EXTRACT TO READ:
# # # # # # #

Mitigating Risk from Social Media Activity after a Major Crisis

To be effective in social media, brands must create, curate, and share rewarding, relevant content. The buying public responds to quality content by consuming it, liking it, and sharing it. And low and behold, the brand is elevated, sales increase. But, when brand content isn’t relevant, or if strikes the wrong note (is it a pushy sales pitch? is it a poor attempt at humor playing on stereotypes?) the brand will be ignored, criticized, or even tarred and feathered by relentless detractors.

One scenario where the public is particularly sensitive to klutzy brand behavior is in the wake of a major crisis, either a domestic crisis as for US brands after the San Bernardino shootings, or an international crisis like the Paris terror attacks of November 2015.

Two mistakes that are commonly made by brands during crises are first, not reacting at all, which is to say, they act as if nothing has happened after the social media conversation has shifted focus to the crisis, and second, participating in the conversation in a way which makes it appear as if the brand is trying to promote itself (akin to clickjacking or hashtag takeovers).

Regarding the first, not reacting at all, the proper response for a brand usually is to pause normal social media activity for a time. As Kevin Pedraja wrote in the Sterling Communications blog

Regarding the second, reacting in a way that appears to be self-interested: Some brands are inherently involved in crisis relief efforts, as, for example, the Red Cross is involved in spreading information about food, water, and shelter after a natural disaster. For everyone else, any mention the brand makes of the crisis risks creating the perception that the brand is attempting to leverage the crisis for the purpose of making themselves look good – to sell, in other words.

For examples concerning the Paris attacks, this Adweek piece thoughtfully examines a range of brand responses and public perceptions of those responses. In a nutshell, it’s challenging to hit the right note. On one extreme, a tweet by Kenneth Cole that explicitly sought to capitalize on the tragedy in Syria to sell shoes garnered a good deal of criticism. And on the other end, brands who seemed to “get it right” still faced criticism, counterintuitively, for opportunistically acknowledging the victims of the Paris attacks while ignoring other crises.

With this context I can offer four pieces of advice to online brands about social media activity after a crisis.

  1. Put in place a crisis plan that can be initiated 24x7x365, which is to say, it can be set in motion by someone who has authority to act even when the usual decision makers are asleep or on vacation. The plan should create the mechanisms needed to implement points 2-4, below.

# # # # # # #

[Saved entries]
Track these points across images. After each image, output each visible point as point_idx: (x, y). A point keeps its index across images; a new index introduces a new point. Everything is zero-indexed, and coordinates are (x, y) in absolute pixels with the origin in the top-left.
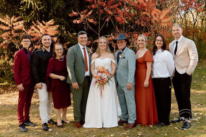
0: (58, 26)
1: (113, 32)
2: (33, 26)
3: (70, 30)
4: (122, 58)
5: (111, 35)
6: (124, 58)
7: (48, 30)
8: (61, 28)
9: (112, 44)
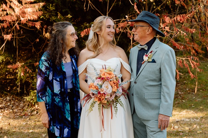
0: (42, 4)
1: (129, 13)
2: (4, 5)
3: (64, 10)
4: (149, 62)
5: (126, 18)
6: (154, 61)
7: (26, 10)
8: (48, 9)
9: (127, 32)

# # # # # # #

YOUR GOAL: Please continue the piece on how brands should handle social media after a major crisis, starting right after its last sentence.

EXERCISE RESULT:
  2. When a crisis lands, pause “business as usual” social media activity, including posts which were scheduled for automatic posting before the crisis landed. Unless immediately notified, many community managers and social sellers and/or employee advocates will very likely continue to post content that may be insensitive to the crisis, or their social media tools (like Trapit and Buffer) will pump those posts out for them unless they are rescheduled. For this reason, brands should have email, SMS, or even telephone outreach in place and ready to notify all social media users that they should pause normal activity for a period of time.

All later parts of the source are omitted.